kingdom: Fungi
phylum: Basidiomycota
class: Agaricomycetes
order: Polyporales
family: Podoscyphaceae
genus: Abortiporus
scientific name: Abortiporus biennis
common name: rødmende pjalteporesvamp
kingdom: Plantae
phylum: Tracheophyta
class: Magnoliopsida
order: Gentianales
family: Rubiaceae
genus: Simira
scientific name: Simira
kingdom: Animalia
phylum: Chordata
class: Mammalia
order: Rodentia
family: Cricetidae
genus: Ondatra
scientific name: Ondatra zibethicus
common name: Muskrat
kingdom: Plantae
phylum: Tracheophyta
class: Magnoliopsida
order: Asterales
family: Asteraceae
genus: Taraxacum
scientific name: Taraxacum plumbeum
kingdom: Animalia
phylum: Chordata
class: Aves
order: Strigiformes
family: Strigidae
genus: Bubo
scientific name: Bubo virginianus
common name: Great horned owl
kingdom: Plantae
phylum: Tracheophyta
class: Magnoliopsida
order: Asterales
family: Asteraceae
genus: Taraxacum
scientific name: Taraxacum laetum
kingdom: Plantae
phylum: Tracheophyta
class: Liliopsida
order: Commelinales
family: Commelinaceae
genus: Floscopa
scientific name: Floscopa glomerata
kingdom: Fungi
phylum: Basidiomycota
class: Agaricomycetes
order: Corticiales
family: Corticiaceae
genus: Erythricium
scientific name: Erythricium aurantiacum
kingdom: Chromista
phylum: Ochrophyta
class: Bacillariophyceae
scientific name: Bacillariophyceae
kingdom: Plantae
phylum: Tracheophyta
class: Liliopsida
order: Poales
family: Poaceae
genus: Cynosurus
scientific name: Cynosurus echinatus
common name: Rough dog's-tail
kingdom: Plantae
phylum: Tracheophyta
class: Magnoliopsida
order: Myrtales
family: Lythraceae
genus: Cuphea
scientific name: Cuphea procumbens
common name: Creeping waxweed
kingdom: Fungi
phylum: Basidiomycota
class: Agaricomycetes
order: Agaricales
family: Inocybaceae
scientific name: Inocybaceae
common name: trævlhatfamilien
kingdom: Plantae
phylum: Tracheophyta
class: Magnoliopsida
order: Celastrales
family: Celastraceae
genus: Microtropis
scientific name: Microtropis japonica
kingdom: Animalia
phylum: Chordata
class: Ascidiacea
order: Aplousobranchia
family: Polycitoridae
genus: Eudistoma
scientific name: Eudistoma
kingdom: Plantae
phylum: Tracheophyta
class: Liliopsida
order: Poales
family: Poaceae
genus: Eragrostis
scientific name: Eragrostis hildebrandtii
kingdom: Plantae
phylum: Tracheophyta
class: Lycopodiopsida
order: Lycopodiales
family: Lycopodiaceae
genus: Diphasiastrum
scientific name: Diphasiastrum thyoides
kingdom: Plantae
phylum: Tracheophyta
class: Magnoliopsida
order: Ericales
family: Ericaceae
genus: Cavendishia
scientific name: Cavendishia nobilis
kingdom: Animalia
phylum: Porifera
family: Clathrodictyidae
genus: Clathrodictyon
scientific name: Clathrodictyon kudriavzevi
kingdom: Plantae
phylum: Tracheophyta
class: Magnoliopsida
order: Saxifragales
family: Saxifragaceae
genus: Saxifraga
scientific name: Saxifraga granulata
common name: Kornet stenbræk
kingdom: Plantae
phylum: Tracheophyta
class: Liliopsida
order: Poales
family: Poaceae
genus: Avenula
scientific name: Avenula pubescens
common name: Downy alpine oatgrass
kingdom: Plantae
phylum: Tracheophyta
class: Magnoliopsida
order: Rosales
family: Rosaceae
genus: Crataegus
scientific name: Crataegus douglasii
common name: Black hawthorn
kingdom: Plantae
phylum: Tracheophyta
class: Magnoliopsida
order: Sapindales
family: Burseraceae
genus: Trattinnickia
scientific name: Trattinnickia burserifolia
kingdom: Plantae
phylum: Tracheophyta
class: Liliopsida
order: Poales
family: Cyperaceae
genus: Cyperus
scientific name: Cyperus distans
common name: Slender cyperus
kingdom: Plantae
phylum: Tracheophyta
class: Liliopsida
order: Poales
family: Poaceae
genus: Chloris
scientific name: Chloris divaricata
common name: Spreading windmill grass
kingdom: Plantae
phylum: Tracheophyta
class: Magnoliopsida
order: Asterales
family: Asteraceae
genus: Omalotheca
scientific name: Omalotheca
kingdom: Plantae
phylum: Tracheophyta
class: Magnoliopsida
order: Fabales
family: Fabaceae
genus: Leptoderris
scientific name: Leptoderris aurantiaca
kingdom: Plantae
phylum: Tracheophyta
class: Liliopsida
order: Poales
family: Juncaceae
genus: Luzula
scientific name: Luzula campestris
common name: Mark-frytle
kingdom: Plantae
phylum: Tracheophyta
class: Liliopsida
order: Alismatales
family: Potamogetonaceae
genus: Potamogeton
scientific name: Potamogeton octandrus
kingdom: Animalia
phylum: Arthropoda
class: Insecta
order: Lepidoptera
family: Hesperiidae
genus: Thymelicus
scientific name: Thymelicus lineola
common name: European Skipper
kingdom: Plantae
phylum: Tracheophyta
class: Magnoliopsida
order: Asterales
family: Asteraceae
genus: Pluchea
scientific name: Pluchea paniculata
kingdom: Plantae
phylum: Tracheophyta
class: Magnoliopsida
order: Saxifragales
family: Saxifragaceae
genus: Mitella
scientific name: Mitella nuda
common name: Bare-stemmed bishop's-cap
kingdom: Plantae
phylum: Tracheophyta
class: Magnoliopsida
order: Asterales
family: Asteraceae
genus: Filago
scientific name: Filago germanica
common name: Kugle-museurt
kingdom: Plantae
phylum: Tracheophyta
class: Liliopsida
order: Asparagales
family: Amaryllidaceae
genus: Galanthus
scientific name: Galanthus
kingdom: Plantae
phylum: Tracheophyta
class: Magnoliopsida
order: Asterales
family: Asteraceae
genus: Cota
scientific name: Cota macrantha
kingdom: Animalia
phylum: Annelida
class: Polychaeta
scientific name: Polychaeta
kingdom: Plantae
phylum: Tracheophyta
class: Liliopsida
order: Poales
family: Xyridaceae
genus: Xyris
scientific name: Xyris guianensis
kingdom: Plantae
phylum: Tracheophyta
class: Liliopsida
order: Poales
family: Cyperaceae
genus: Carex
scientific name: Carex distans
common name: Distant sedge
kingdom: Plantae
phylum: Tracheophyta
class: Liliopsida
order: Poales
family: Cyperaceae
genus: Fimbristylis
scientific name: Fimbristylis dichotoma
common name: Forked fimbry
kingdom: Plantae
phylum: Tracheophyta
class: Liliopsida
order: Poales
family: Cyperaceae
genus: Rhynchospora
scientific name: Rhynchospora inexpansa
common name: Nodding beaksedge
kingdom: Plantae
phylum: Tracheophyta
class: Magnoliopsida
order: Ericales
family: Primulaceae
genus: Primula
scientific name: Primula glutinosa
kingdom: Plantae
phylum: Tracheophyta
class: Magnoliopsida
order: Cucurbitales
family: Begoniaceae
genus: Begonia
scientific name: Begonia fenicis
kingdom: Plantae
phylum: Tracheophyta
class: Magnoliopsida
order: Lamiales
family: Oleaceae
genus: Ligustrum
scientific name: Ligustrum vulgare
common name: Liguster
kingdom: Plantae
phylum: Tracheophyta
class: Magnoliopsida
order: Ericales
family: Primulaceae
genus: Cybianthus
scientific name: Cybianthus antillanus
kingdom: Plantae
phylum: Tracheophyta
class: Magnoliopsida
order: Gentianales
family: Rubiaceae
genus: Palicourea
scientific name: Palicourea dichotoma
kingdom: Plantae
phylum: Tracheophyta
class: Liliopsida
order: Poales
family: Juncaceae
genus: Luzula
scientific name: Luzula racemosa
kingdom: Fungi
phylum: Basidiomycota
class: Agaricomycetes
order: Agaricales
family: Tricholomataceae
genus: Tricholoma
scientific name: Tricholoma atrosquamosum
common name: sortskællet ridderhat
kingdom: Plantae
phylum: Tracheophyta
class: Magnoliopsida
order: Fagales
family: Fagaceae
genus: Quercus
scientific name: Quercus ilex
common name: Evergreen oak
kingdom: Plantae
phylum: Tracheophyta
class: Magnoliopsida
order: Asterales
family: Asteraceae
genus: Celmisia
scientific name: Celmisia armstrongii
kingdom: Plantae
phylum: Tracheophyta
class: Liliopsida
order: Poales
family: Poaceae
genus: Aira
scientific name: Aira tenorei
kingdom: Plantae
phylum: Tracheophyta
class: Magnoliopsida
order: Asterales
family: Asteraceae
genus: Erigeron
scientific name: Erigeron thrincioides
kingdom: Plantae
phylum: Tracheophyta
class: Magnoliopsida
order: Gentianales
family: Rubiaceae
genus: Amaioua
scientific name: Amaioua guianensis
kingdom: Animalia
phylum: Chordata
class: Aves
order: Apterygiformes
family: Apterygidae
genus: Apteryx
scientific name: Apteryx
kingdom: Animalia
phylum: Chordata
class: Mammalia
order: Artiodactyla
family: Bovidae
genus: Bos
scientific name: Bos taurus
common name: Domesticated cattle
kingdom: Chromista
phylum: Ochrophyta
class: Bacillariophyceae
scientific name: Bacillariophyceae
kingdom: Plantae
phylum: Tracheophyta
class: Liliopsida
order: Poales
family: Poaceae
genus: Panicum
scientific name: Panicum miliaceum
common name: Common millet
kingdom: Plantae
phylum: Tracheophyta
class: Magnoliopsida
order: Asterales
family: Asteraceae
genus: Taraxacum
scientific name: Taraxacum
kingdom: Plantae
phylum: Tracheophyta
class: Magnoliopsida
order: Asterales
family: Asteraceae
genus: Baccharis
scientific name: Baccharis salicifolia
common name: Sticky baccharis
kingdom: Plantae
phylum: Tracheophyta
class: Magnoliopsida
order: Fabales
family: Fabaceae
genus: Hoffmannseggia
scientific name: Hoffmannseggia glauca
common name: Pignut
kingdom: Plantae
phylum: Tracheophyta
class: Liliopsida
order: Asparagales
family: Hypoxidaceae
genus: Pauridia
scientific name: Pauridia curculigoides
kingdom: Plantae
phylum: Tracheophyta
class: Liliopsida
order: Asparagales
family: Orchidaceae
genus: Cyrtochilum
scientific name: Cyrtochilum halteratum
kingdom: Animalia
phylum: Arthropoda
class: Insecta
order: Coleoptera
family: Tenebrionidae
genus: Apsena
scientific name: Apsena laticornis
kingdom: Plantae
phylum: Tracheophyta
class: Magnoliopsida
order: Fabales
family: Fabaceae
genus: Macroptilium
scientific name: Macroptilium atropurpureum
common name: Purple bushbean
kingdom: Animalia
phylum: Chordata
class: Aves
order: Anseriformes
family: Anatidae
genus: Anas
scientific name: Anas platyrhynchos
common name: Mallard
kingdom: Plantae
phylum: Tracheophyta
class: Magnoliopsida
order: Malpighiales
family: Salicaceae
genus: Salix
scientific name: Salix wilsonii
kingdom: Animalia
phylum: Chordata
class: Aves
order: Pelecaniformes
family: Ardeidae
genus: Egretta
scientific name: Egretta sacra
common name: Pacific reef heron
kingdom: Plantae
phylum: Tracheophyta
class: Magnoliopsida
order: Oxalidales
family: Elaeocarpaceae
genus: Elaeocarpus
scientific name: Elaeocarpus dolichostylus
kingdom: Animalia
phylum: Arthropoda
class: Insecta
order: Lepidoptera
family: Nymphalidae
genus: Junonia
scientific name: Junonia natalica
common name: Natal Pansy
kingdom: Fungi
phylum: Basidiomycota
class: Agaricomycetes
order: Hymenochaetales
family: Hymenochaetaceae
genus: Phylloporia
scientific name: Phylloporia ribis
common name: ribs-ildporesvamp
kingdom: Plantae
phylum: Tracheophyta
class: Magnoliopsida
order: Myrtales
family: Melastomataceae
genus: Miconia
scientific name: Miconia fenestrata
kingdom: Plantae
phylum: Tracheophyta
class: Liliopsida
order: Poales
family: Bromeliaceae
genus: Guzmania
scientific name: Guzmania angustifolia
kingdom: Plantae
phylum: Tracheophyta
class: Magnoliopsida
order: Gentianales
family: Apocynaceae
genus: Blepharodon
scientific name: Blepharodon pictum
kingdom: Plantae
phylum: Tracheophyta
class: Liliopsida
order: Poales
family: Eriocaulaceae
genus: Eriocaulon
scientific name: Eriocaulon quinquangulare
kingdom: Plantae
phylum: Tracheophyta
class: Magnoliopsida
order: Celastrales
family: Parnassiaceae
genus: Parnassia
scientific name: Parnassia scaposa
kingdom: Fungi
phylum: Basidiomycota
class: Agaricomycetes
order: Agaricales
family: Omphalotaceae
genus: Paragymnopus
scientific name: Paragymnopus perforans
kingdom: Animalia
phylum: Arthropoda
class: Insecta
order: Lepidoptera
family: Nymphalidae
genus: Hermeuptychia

---+---

▶ **Given request**
Copy the material above word for word, from the line containing "family: Apterygidae" through the line containing "common name: Natal Pansy".

▶ **Reply to the task**
family: Apterygidae
genus: Apteryx
scientific name: Apteryx
kingdom: Animalia
phylum: Chordata
class: Mammalia
order: Artiodactyla
family: Bovidae
genus: Bos
scientific name: Bos taurus
common name: Domesticated cattle
kingdom: Chromista
phylum: Ochrophyta
class: Bacillariophyceae
scientific name: Bacillariophyceae
kingdom: Plantae
phylum: Tracheophyta
class: Liliopsida
order: Poales
family: Poaceae
genus: Panicum
scientific name: Panicum miliaceum
common name: Common millet
kingdom: Plantae
phylum: Tracheophyta
class: Magnoliopsida
order: Asterales
family: Asteraceae
genus: Taraxacum
scientific name: Taraxacum
kingdom: Plantae
phylum: Tracheophyta
class: Magnoliopsida
order: Asterales
family: Asteraceae
genus: Baccharis
scientific name: Baccharis salicifolia
common name: Sticky baccharis
kingdom: Plantae
phylum: Tracheophyta
class: Magnoliopsida
order: Fabales
family: Fabaceae
genus: Hoffmannseggia
scientific name: Hoffmannseggia glauca
common name: Pignut
kingdom: Plantae
phylum: Tracheophyta
class: Liliopsida
order: Asparagales
family: Hypoxidaceae
genus: Pauridia
scientific name: Pauridia curculigoides
kingdom: Plantae
phylum: Tracheophyta
class: Liliopsida
order: Asparagales
family: Orchidaceae
genus: Cyrtochilum
scientific name: Cyrtochilum halteratum
kingdom: Animalia
phylum: Arthropoda
class: Insecta
order: Coleoptera
family: Tenebrionidae
genus: Apsena
scientific name: Apsena laticornis
kingdom: Plantae
phylum: Tracheophyta
class: Magnoliopsida
order: Fabales
family: Fabaceae
genus: Macroptilium
scientific name: Macroptilium atropurpureum
common name: Purple bushbean
kingdom: Animalia
phylum: Chordata
class: Aves
order: Anseriformes
family: Anatidae
genus: Anas
scientific name: Anas platyrhynchos
common name: Mallard
kingdom: Plantae
phylum: Tracheophyta
class: Magnoliopsida
order: Malpighiales
family: Salicaceae
genus: Salix
scientific name: Salix wilsonii
kingdom: Animalia
phylum: Chordata
class: Aves
order: Pelecaniformes
family: Ardeidae
genus: Egretta
scientific name: Egretta sacra
common name: Pacific reef heron
kingdom: Plantae
phylum: Tracheophyta
class: Magnoliopsida
order: Oxalidales
family: Elaeocarpaceae
genus: Elaeocarpus
scientific name: Elaeocarpus dolichostylus
kingdom: Animalia
phylum: Arthropoda
class: Insecta
order: Lepidoptera
family: Nymphalidae
genus: Junonia
scientific name: Junonia natalica
common name: Natal Pansy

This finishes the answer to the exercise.